Исходный фрагмент

··········

Во время прямого эфира онлайн-конференции AM Live мы подробно обсудили тему DLP, поговорили о трендах, о развитии самих продуктов, но не затронули финансовую сторону вопроса. Хотелось бы узнать ваше мнение о том, что происходит на российском рынке DLP: какова динамика, есть ли рост, нет ли стагнации.
А. Р.: Сложно делать выводы по этому поводу: рынок непрозрачен и получить объективные цифры непросто. Полагаю, серьёзного роста на данный момент не наблюдается, но и говорить о полном насыщении рынка тоже нельзя. Мы отмечаем определённый рост, он невелик, но однозначно больше, чем рост инфляции или всего ИТ-рынка в целом. Но здесь ещё есть резервы. Тема DLP существует давно, и многие уже для себя решили, использовать или не использовать DLP, поэтому существенных изменений здесь не ожидается. Компании расширяются, или же им требуется дозакупка систем уже имеющимся сотрудникам, отделам — это хоть и незначительно, но увеличивает прирост.
Верно ли, что производители DLP переосмыслили своё отношение к бизнесу и теперь зарабатывают не столько на продаже самих продуктов DLP, сколько на дополнительных сервисах, подписках, сопровождении и обновлениях?
А. Р.: Мы не разделяем такой подход. Обычно обновления, сопровождения и подписки включаются в лицензию, хотя обновления и сопровождения не относятся к чистым лицензиям. В нашей практике редко бывает так, что заказчик просит разделить спецификацию на лицензию, внедрение и сопровождение. Тем более что с учётом текущих льгот такое разделение невыгодно с точки зрения налогообложения. Наличие или отсутствие НДС играет роль как для заказчика, так и для вендора.
То есть, чтобы получить эти льготы, нужно заказать единую поставку ПО?

··········

Записи набора данных
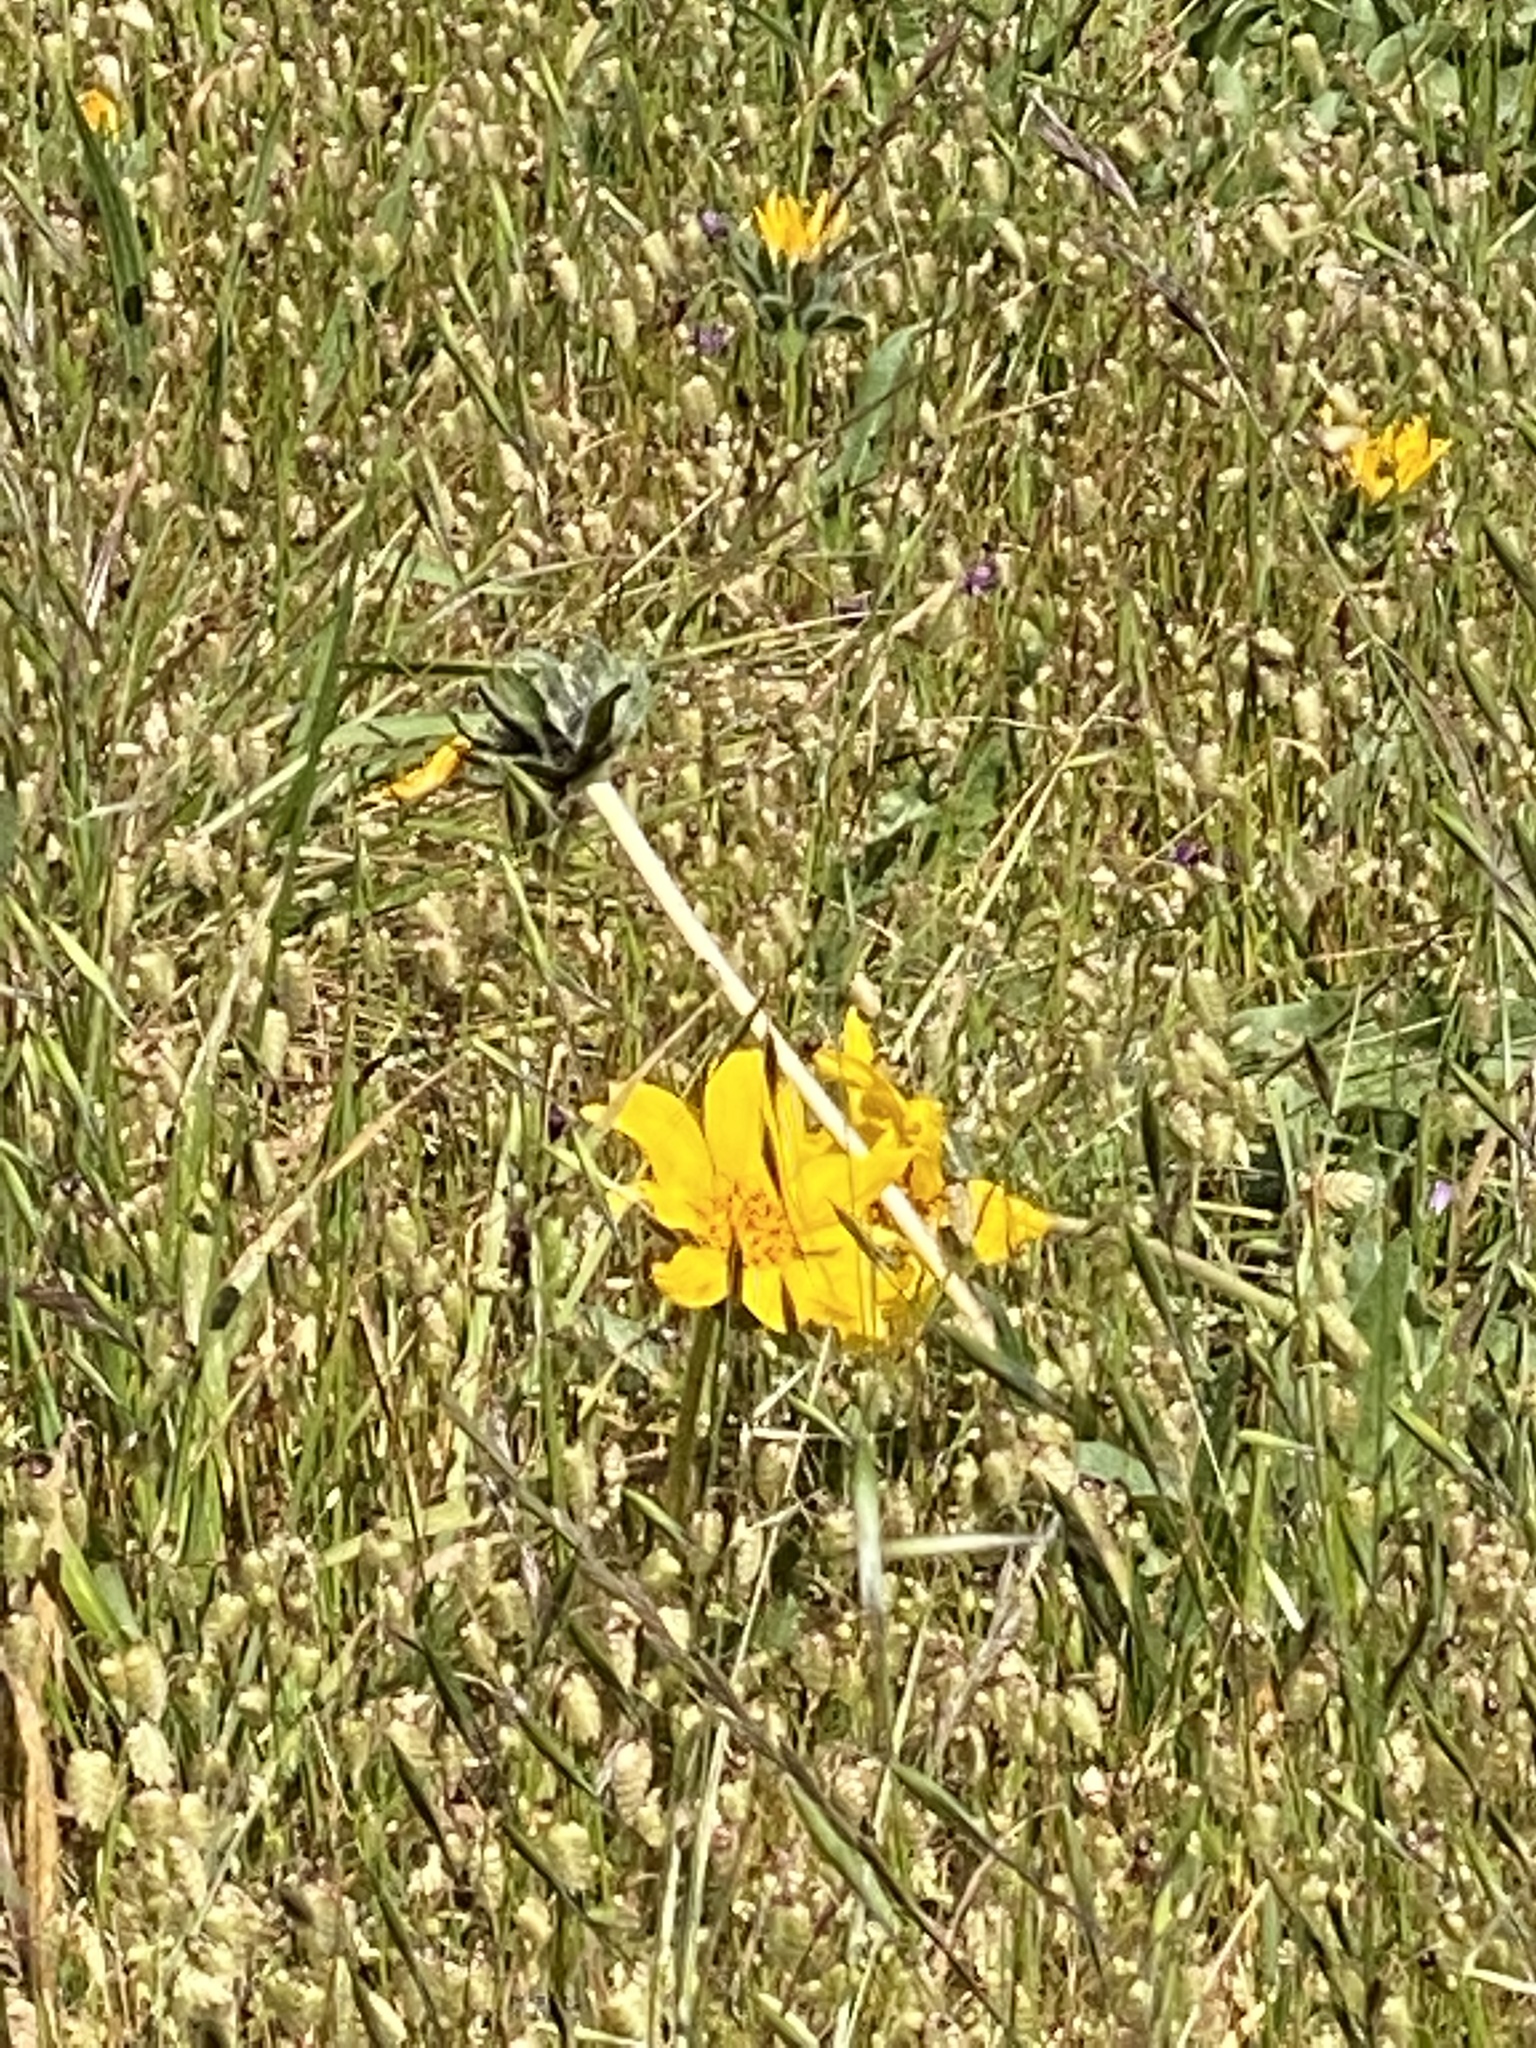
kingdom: Plantae
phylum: Tracheophyta
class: Magnoliopsida
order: Asterales
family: Asteraceae
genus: Wyethia
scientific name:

··········

Описание задачи
Продолжите интервью о российском рынке DLP, начав сразу после его последней фразы.

Ответ на задачу
А. Р.: Есть определённый перечень услуг, который может понадобиться заказчику: консалтинг, разработка документов, тонкая настройка. Но всё это обычно прописывается им в ТЗ. Допустим, заказчику нужна какая-то документация, и вендор может либо разработать её сам, либо прибегнуть к помощи консультантов. Всё это также заложено в цену ПО. По этой причине разделить спецификацию чаще всего и не получается.
Российским разработчикам удалось потеснить большинство зарубежных вендоров, их осталось не так много, но и своих производителей в избытке. Уровень конкуренции растёт? Есть ли ощущение, что давление со стороны конкурентов усиливается и нужно стремиться к чему-то большему, постоянно наращивать инвестиции и инновации, разрабатывать всё новые «фичи»?
А. Р.: Да, такой момент есть. Если вопрос об экономической стагнации на рынке всё же возникает, то в технологическом смысле мы не стоим на месте. Конкуренция, действительно, достаточно серьёзна. И компании, которые представлены на этом рынке, тоже обладают определёнными ресурсами — как технологическими, так и финансовыми. Поэтому постоянно изобретаются новые «фичи» и технологии. В итоге заказчик получает более совершенный продукт, более качественную технологию и решает свои задачи гораздо эффективнее.
Интересно сопоставить эти два факта. Рынок растёт умеренными темпами, но нужно постоянно повышать уровень технологий, инвестировать всё больше денег, так как каналов утечек, способов обмануть своего работодателя становится не меньше, а больше. Получается разрыв, в том числе и экономический. Не приведёт ли это в конечном итоге к коллапсу всего сегмента рынка?
А. Р.: Не думаю, что это приведёт к коллапсу. Это скорее влечёт за собой уменьшение маржинальности рынка и увеличение порога входа на этот рынок.
Буквально пару лет назад на российском рынке было 7–8 крупных DLP-вендоров. Сейчас же в основном это мелкие или нишевые вендоры, о чьей активности мало что слышно.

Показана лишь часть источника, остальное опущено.